Severino Francisco
Em meio à avalanche de notícias que aparecem e desaparecem com a mesma velocidade estonteante, uma despertou a minha atenção. Sem saber que era gravado, o ministro da Casa Civil, general Luiz Eduardo Ramos, de 64 anos, deixou escapar, durante reunião do Conselho de Saúde Suplementar, que tomou escondido vacina contra a covid-19: “Tomei escondido, né, porque era a orientação, mas vazou”,
Ramos afirmou, também, que está envolvido pessoalmente na tentativa de convencer o presidente a tomar vacina: “Nós não podemos perder o presidente para um vírus desse”, disse o ministro: “A vida dele no momento corre risco”. E ainda comentou: “Vou ser sincero. Eu, como qualquer ser humano, quero viver. Tenho dois netos maravilhosos, uma mulher linda. Tenho sonhos ainda. Quero viver, pô! Se a ciência, a medicina, está dizendo que é vacina, quem sou eu para me contrapor?”
A inconfidência do ministro vai se perder na voracidade da tragédia sanitária, mas ela tem uma força simbólica que não pode ser ignorada. É extremamente reveladora do grau de submissão dos que comandam o país durante a maior crise sanitária que a humanidade enfrentou.
O ministro da Casa Civil precisa tomar vacina escondido porque o presidente nega a ciência, não compra vacinas, faz campanha contra o distanciamento social, escarnece da máscara, promove aglomerações, reduz a pandemia a uma “gripezinha” e sabota os governadores que sancionam medidas de restrição para defender a vida. Em suma: faz uma política de saúde que levou a morte de 400 milhões de brasileiros.
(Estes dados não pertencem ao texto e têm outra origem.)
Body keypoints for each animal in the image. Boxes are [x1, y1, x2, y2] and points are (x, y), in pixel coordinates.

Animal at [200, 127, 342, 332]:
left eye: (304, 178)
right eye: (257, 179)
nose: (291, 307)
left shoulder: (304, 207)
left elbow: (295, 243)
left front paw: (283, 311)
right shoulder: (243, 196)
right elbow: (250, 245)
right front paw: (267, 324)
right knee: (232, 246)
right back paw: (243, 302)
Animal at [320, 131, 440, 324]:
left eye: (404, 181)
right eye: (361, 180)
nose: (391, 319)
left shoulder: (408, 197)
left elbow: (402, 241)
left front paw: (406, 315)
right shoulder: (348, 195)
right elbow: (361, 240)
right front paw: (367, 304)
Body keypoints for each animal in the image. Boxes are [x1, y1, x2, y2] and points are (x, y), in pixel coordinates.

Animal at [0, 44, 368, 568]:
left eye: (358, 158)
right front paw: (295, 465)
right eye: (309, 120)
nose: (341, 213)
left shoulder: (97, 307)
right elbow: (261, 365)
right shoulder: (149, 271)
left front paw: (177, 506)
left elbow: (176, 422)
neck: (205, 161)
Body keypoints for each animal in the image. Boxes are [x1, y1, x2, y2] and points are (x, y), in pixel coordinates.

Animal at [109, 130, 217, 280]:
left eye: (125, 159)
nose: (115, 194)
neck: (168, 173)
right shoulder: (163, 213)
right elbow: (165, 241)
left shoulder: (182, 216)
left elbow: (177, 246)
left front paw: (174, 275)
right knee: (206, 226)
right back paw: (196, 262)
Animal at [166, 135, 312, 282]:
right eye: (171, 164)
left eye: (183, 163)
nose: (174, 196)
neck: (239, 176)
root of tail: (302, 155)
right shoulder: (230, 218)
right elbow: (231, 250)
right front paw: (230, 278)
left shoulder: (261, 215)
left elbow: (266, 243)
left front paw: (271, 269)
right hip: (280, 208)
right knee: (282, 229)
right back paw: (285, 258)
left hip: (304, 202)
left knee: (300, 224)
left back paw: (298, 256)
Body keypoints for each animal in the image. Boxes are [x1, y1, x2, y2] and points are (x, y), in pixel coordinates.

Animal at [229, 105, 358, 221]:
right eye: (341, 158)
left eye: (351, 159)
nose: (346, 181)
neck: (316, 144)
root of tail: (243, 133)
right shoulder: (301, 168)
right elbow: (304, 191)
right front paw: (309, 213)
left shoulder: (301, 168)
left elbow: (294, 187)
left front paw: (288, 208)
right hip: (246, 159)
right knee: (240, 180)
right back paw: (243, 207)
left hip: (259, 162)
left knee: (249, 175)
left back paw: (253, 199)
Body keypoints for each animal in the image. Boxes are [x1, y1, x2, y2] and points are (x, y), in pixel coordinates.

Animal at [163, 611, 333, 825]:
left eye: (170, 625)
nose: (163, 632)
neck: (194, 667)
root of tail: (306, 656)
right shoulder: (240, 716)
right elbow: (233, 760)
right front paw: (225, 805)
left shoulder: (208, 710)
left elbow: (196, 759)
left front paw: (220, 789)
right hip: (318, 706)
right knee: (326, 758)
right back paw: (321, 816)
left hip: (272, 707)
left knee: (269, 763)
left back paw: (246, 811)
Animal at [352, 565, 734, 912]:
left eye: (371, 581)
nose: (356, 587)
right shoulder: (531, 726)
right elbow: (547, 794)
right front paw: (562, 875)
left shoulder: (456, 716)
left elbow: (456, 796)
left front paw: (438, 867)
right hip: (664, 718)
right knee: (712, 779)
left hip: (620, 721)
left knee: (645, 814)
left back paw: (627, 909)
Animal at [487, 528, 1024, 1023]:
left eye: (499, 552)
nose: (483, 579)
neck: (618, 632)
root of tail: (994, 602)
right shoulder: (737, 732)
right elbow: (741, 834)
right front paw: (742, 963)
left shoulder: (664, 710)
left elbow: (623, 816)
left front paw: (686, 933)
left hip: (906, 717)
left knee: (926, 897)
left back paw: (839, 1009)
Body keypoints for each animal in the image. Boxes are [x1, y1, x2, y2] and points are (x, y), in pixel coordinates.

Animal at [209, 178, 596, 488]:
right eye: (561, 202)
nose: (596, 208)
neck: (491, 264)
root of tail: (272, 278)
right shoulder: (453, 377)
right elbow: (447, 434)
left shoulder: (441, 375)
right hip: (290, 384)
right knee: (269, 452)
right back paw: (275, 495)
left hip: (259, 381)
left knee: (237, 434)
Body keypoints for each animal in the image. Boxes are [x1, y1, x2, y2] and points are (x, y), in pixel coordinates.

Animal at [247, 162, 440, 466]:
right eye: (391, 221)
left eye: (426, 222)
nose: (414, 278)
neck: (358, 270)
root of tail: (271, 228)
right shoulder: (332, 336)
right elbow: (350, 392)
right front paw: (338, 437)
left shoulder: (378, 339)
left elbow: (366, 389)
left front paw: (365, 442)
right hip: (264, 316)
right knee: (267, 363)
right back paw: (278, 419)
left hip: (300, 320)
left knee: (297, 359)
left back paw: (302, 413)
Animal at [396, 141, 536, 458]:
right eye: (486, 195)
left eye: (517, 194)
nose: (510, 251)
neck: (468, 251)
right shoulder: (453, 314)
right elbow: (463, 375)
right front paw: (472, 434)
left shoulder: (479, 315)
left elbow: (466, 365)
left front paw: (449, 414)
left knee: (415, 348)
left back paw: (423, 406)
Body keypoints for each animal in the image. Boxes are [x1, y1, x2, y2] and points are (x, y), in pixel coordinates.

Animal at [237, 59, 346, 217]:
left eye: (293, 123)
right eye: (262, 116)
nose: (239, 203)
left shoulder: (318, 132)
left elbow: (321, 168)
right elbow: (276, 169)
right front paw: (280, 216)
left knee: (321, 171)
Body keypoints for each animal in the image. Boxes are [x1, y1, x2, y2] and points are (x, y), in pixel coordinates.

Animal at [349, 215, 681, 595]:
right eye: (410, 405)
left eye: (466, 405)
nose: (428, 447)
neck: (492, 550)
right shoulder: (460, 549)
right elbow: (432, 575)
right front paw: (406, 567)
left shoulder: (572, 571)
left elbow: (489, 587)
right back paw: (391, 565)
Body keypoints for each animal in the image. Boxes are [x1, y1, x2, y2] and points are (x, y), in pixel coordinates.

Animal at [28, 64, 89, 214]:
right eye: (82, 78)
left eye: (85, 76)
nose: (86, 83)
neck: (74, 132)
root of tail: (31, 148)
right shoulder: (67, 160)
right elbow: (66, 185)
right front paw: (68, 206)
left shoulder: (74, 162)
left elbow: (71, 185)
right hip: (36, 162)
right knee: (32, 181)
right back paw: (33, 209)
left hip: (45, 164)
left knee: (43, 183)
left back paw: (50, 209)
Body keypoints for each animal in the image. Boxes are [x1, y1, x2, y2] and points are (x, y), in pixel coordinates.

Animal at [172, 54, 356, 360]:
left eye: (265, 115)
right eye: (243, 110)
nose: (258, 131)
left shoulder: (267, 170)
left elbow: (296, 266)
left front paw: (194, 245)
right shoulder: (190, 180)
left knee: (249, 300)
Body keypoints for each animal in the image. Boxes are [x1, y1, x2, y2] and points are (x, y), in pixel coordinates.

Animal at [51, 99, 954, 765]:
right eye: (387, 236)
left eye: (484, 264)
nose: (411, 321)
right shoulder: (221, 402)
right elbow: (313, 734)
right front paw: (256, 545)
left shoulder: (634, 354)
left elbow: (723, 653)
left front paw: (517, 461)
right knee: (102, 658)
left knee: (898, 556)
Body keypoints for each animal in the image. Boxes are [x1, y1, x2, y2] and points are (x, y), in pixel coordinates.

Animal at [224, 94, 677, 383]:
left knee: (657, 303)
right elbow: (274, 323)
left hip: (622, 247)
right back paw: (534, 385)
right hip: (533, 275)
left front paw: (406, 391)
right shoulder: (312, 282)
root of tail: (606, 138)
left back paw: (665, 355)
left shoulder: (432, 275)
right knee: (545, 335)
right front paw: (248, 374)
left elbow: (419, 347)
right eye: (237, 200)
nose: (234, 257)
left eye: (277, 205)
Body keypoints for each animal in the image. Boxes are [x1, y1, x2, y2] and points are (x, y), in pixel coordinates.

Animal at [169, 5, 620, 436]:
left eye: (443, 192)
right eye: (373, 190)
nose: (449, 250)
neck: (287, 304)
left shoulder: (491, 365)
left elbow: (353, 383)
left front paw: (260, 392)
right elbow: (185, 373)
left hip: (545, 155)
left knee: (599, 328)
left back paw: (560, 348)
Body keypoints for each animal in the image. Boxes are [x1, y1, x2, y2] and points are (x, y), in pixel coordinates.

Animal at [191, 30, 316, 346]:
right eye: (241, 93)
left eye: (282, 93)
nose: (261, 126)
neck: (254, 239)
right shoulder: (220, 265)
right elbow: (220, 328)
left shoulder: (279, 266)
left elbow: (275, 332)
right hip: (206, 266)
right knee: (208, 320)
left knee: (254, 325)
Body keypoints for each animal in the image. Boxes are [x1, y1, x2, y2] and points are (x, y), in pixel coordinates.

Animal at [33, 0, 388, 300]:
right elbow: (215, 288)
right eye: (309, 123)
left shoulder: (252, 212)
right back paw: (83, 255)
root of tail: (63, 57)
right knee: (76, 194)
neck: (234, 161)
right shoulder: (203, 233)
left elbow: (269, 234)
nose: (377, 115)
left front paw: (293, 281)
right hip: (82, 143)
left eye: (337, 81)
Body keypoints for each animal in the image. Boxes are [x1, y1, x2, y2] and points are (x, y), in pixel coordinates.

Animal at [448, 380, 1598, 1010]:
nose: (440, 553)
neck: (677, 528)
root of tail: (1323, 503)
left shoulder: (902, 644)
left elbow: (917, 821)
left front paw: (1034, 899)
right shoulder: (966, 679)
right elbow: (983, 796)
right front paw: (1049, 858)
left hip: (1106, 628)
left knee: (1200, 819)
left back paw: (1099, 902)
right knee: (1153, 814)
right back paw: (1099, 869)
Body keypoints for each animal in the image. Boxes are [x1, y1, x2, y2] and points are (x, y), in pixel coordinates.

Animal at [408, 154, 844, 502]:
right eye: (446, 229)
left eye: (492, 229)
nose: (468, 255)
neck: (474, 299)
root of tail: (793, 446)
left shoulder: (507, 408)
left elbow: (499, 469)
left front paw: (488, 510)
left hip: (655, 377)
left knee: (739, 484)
Talvez o ministro não devesse se preocupar tanto com o presidente. Afinal, o presidente decretou o sigilo de 100 anos do seu cartão de vacinação. Pode ser que a vida dele não esteja tão em risco assim como o ministro imagina. Seria melhor que o ministro dedicasse cuidados à saúde dos brasileiros mortais.
O ministro fala como se não pertencesse ao primeiro escalão desse governo e não tivesse nada a ver com o que acontece no país. Essa postura submissa a caprichos insanos transferida para a pasta da saúde é ainda mais desastrosa, como vimos nos desmandos e omissões em série cometidos pelo general Pazuello. Em nome do “um manda, outro obedece”, ele não comprou vacina, apresentou um plano de imunização capenga com números falsos e levou cloroquina ao Amazonas quando o estado agonizava por falta de oxigênio nos hospitais.
É claro que toda estrutura de qualquer instituição não sobrevive sem respeito à hierarquia. Mas obediência não é submissão. Quem acata uma ordem insana é cúmplice, principalmente se for ministro de Estado. Ainda bem, ao menos para si mesmo, que o general Ramos desobedeceu à orientação suicidária para que não vacinasse.
Pena que não tivesse o mesmo cuidado com a vida dos outros milhões de brasileiros. Se o ministro Pazuello desobedecesse a orientação insensata do presidente e tivesse comprado a vacina talvez fosse considerado hoje herói nacional. Como submeteu-se a uma política obscurantista e irresponsável precisou fugir da CPI no Dia D e na hora H.
O ex-ministro Mandetta não renegou a ciência nem a defesa da vida e foi demitido por isso. Mas saiu maior. Há vitórias que envilecem, e derrotas que engrandecem. Algumas vezes, é necessário traçar uma linha da dignidade em nossas vidas. Quando um ministro precisa tomar vacina escondido, durante uma pandemia, é sinal de que algo muito estranho está acontecendo no país.